▶ _Task item_: Use the entries below and reproduce exactly the lines from the one containing "Baltic Times, compte" down to the one containing "Ультразвуковой SMAS-лифтинг век", both of them included.

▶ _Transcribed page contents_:
= Beginning of Section =
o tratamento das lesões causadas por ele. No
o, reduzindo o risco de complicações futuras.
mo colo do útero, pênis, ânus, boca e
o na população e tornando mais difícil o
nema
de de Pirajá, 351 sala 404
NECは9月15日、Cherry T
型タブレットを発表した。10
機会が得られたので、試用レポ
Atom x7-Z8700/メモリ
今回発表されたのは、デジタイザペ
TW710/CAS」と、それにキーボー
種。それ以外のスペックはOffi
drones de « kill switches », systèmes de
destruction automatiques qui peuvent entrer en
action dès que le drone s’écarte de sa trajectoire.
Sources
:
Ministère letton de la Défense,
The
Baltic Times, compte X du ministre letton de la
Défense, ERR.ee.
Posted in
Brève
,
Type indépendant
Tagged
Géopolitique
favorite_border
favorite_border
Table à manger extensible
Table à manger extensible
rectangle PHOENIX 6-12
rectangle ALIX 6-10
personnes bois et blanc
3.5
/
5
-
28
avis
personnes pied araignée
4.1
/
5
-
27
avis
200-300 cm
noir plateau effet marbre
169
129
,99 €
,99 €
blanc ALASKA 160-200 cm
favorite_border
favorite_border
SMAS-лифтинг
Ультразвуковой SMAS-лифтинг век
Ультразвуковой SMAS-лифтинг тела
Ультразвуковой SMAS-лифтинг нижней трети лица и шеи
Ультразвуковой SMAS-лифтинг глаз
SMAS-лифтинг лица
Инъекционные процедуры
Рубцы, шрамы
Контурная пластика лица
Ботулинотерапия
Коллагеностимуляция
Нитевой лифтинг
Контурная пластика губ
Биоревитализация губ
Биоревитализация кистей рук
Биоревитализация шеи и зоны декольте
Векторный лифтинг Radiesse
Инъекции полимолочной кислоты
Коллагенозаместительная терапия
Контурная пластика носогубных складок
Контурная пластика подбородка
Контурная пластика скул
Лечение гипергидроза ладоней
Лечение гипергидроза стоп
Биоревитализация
= End of Section =
= Beginning of Section =
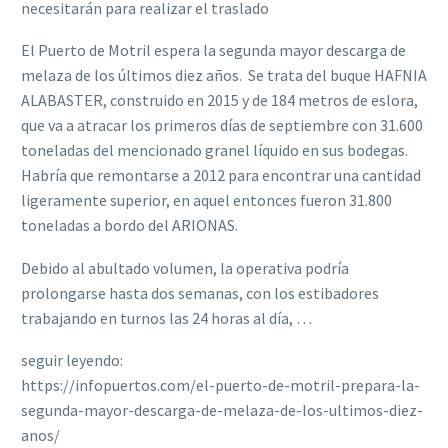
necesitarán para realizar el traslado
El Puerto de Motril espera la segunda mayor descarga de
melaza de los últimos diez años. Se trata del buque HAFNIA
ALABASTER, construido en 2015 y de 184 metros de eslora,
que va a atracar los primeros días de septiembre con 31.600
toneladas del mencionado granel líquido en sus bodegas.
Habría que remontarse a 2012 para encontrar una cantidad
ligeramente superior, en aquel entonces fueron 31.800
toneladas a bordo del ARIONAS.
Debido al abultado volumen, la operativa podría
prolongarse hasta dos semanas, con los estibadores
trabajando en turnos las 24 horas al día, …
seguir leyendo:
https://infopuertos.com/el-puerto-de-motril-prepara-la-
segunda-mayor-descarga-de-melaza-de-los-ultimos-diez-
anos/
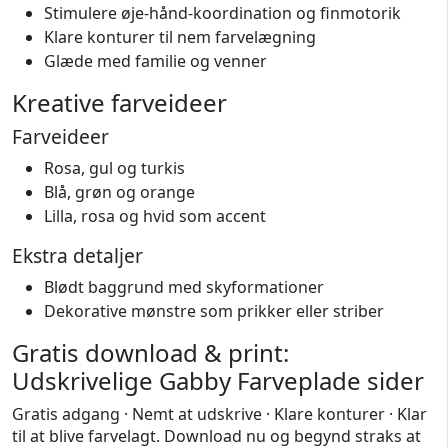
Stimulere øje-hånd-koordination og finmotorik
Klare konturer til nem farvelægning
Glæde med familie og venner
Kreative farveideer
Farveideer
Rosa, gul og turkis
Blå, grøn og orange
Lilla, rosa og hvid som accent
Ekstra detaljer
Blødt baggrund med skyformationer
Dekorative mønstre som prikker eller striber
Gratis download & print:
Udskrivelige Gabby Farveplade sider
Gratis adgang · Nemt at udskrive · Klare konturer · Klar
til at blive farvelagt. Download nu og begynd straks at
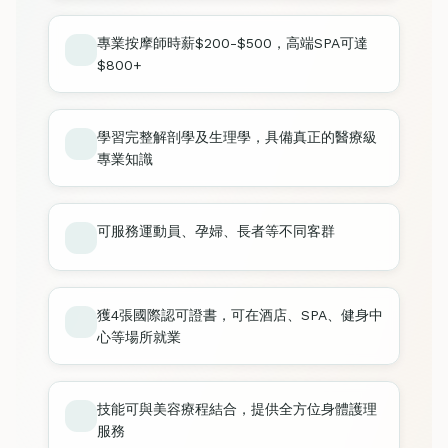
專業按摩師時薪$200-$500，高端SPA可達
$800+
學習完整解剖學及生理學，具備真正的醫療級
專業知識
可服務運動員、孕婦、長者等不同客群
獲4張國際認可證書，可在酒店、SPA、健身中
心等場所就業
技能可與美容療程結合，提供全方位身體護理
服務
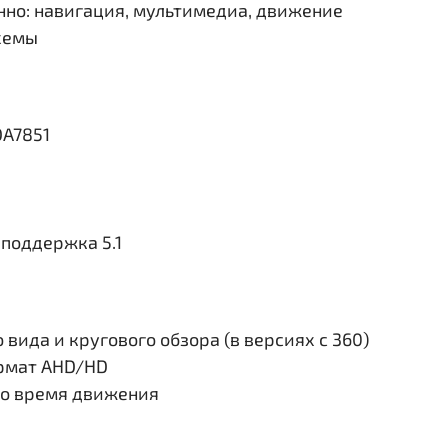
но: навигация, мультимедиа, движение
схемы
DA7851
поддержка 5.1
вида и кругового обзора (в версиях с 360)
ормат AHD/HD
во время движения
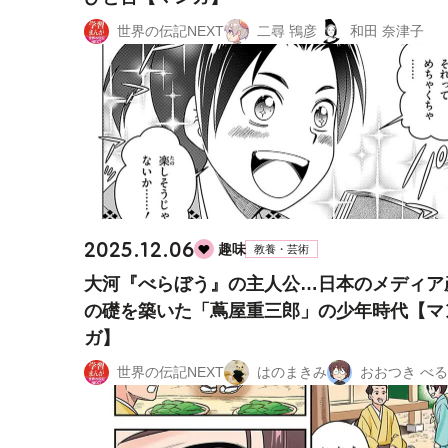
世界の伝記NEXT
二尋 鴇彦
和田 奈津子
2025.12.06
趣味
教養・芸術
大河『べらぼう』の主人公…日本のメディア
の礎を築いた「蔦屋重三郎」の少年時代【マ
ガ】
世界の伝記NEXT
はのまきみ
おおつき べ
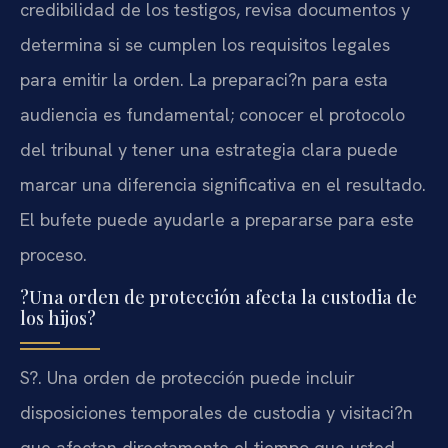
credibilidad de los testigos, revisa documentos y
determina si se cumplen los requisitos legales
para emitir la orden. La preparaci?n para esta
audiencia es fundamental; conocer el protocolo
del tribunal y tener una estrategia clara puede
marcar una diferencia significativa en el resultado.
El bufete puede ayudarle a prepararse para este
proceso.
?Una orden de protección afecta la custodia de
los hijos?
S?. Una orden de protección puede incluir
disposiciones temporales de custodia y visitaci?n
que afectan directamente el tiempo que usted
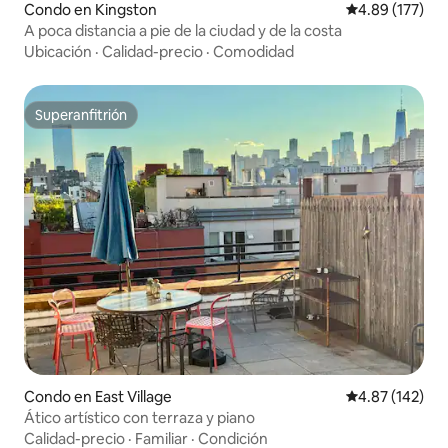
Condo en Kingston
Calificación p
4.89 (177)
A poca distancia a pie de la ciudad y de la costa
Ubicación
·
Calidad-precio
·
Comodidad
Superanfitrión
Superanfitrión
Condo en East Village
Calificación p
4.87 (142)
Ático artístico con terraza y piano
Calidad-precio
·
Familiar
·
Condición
= End of Section =
= Beginning of Section =
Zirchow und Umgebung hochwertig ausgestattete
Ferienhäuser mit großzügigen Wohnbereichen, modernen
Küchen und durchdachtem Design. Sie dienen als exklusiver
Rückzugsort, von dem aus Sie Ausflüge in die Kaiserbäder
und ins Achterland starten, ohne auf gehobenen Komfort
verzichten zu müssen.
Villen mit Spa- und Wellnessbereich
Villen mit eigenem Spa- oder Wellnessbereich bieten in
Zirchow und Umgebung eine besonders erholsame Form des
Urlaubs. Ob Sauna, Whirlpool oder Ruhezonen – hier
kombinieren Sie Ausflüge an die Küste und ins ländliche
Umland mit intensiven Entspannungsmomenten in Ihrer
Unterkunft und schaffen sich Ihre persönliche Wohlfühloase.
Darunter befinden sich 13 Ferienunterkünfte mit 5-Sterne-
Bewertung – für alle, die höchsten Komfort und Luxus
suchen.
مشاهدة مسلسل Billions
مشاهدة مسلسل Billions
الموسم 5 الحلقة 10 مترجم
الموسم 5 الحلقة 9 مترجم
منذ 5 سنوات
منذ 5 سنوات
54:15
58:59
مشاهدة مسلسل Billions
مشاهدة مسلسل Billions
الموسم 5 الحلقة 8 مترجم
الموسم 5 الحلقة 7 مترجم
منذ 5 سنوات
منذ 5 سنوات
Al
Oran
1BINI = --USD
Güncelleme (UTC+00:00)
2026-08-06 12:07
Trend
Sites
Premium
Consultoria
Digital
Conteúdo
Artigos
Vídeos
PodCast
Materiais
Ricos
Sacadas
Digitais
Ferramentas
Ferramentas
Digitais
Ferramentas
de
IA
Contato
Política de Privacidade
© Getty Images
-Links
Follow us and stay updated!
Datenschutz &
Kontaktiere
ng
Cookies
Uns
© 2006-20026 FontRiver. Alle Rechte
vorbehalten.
= End of Section =
▶ _Answer section_:
Baltic Times, compte X du ministre letton de la
Défense, ERR.ee.
Posted in
Brève
,
Type indépendant
Tagged
Géopolitique
favorite_border
favorite_border
Table à manger extensible
Table à manger extensible
rectangle PHOENIX 6-12
rectangle ALIX 6-10
personnes bois et blanc
3.5
/
5
-
28
avis
personnes pied araignée
4.1
/
5
-
27
avis
200-300 cm
noir plateau effet marbre
169
129
,99 €
,99 €
blanc ALASKA 160-200 cm
favorite_border
favorite_border
SMAS-лифтинг
Ультразвуковой SMAS-лифтинг век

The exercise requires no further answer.